Mademoiselle glanced at me with hard blue eyes.
“That is the greatest insult of all,” she said. “I could forgive—and forget—his absence; but I do not forgive his despatching me his horse-boy.”
Thus far I had choked down my swelling rage at her faithlessness, her vanity, her despiteful entreatment of my master’s plight. I knew it was sheer madness for me to attempt his defence before this hostile company; nay, there was no object in defending him; there was not one here who cared to hear good of him. But at her last insult to him my blood boiled so hot that I lost all command of myself, and I burst out:
“If I were a horse-boy,—which I am not,—I were twenty times too good to be carrying messages hither. You need not rail at his poverty, mademoiselle; it was you brought him to it. It was for you he was turned out of his father’s house. But for you he would not now be lying in a garret, penniless and dishonoured. Whatever ills he suffers, it is you and your false house have brought them.”
Brie had me by the throat. Mayenne interfered without excitement.
“Don’t strangle him, Francois; I may need him later. Let him be flogged and locked in the oratory.”
He turned away as one bored over a trifling matter. And as the lackeys dragged me back to the door, I heard Mlle. de Montluc saying:
“Oh, M. de Latour, what have I done in destroying your knave of diamonds! Ma foi, you had a quatorze!”
XIV
In the oratory.
“Here, Pierre!” M. de Brie called to the head lackey, “here’s a candidate for a hiding. This is a cub of that fellow Mar’s. He reckoned wrong when he brought his insolence into this house. Lay on well, boys; make him howl.”

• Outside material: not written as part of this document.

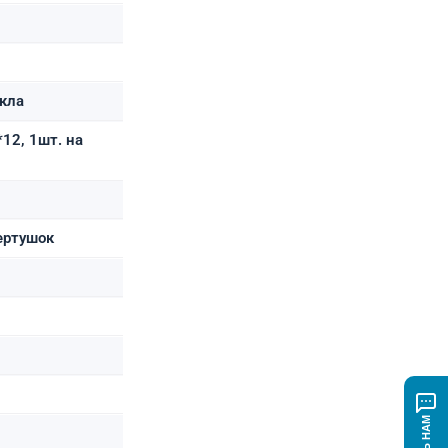
екла
*12, 1шт. на
ертушок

Brie would have liked well enough, I fancy, to come along and see the fun, but he conceived that his duty lay in the salon. Pierre, the same who had conducted me to Mlle. de Montluc, now led the way into a long oak-panelled parlour. Opposite the entrance was a huge chimney carved with the arms of Lorraine; at one end a door led into a little oratory where tapers burned before the image of the Virgin; at the other, before the two narrow windows, stood a long table with writing-materials. Chests and cupboards nearly filled the walls. I took this to be a sort of council-room of my Lord Mayenne.

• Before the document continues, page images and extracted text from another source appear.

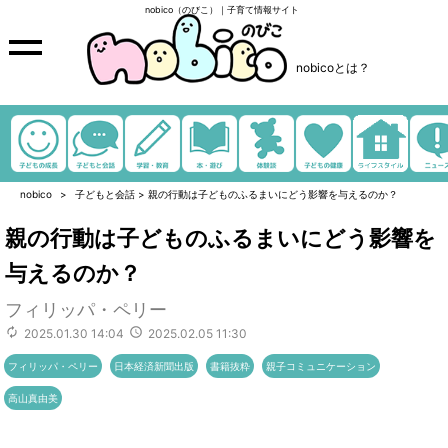
nobico（のびこ）｜子育て情報サイト
nobicoとは？
nobico
子どもと会話
>
親の行動は子どものふるまいにどう影響を与えるのか？
親の行動は子どものふるまいにどう影響を
与えるのか？
フィリッパ・ペリー
2025.01.30 14:04
2025.02.05 11:30
フィリッパ・ペリー
日本経済新聞出版
書籍抜粋
親子コミュニケーション
高山真由美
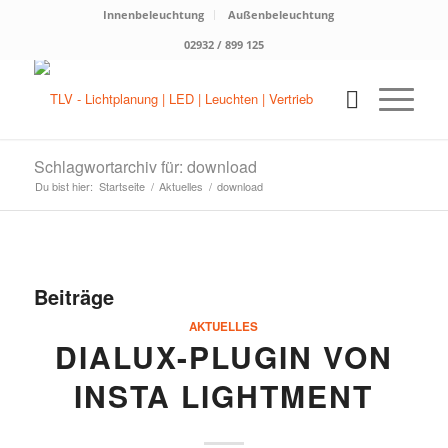
Innenbeleuchtung
Außenbeleuchtung
02932 / 899 125
Schlagwortarchiv für: download
Du bist hier:
Startseite
/
Aktuelles
/
download
Beiträge
AKTUELLES
DIALUX-PLUGIN VON
INSTA LIGHTMENT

Pierre sent one of his men for a cane and to the other suggested that he should quench the Virgin’s candles.
“For I don’t see why this rascal should have the comfort of a light in there,” he said. “As for Madonna Mary, she will not mind; she has a million others to see by.”
I was left alone with him and I promised myself the joy of one good blow at his face, no matter how deep they flayed me for it. But as I gathered myself for the rush he spoke to me low and cautiously:
“Now howl your loudest, lad; and I’ll not lay on too hard.”